Requirement |
Pick up the news piece on The Curators' mushroom burgers and meatballs right after its last sentence, and keep writing it in the same style.

Snacking startup The Curators is moving into meat alternatives with a duo of plant-based burgers and meatballs.
It will launch two SKUs – Mushroom Burgers and Mushroom Meatballs (both rsp: £3.49/200g) – into Tesco next month.
It marks a major divergence from its current range, which has so far only included nuts, meat snacks and pork puffs.
It claimed the burgers and meatballs were a UK category first, made using a ”unique process” that delivered a “super-high mushroom content” of 86%, offering a “fantastic meaty texture”.
They were “bursting with natural protein”, said the brand, containing 5.5g per 100g, and were a source of fibre (6.8g per 100g).
Its foray into frozen is being bankrolled by an ongoing funding drive, set to close in Janaury, by which time the startup hopes to have pulled in a “seven-figure sum” from angel investors.

Dataset entries
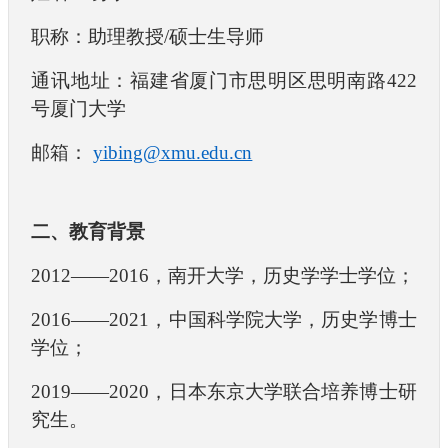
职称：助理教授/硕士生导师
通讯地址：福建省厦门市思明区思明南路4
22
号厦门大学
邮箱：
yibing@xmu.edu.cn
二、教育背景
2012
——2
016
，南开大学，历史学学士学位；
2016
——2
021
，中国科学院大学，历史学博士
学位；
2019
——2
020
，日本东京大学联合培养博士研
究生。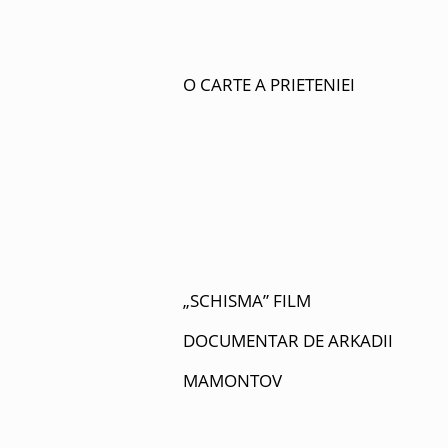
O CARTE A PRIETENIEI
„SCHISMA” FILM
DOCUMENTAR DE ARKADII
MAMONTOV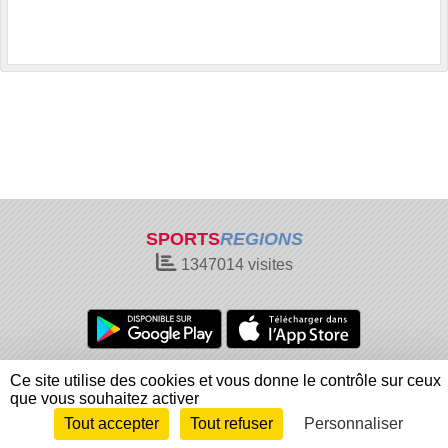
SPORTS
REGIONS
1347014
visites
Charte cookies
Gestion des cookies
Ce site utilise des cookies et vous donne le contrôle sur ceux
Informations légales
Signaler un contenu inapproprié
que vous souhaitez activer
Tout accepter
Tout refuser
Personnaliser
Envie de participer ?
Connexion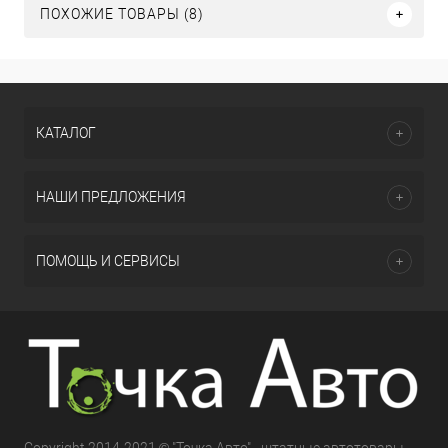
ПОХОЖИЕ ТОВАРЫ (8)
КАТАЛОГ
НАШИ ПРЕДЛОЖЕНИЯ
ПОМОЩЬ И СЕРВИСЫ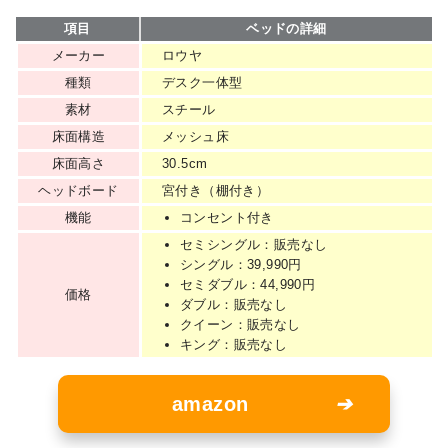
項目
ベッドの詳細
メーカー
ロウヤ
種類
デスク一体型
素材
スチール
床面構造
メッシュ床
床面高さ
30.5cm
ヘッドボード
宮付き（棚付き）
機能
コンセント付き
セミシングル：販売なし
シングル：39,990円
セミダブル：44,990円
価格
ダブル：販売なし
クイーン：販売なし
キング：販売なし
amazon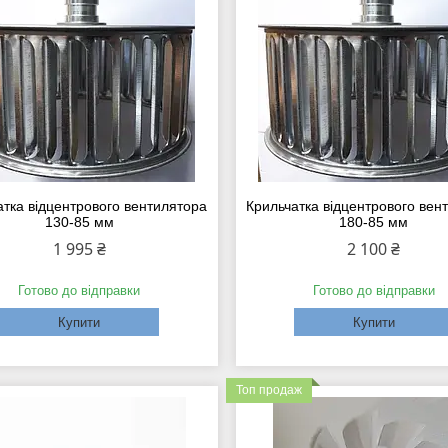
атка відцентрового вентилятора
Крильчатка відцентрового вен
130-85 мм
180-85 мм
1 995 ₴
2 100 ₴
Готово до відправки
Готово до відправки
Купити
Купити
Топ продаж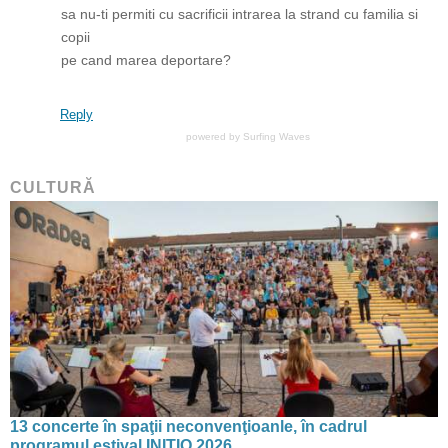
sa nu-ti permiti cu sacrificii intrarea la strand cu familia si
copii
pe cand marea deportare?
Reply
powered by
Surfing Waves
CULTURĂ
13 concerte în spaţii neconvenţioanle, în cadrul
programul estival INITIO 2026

Answer section |
Founder Max Rees said the range would be targeted at ’flexitarians’ rather than strict vegans. “We don’t love the term but that is what we are – we are not giving up meat but are more and more conscious of the amount we consume, and when we do we want it to be as ethical and sustainable as possible.
“So when we’re looking for non-meat products to come into our routines, were not necessarily looking for something that absolutely looks and bleeds like a burger, what we’re looking for is a fantastic non-meat product that genuinely gets us excited from a taste and texture perspective, and feels natural.
“That for us is why were so excited to do something that is a mushroom burger at heart, rather than going down the kind of impossible burger route.”
The range is being produced by a third-party manufacturer in the Netherlands. “They are real experts in processing mushrooms and have developed with them this process for a really meaty texture burger and meatballs,” said Rees.
The NPD comes on the back of a solid year for the brand, which saw its online sales rise 600%.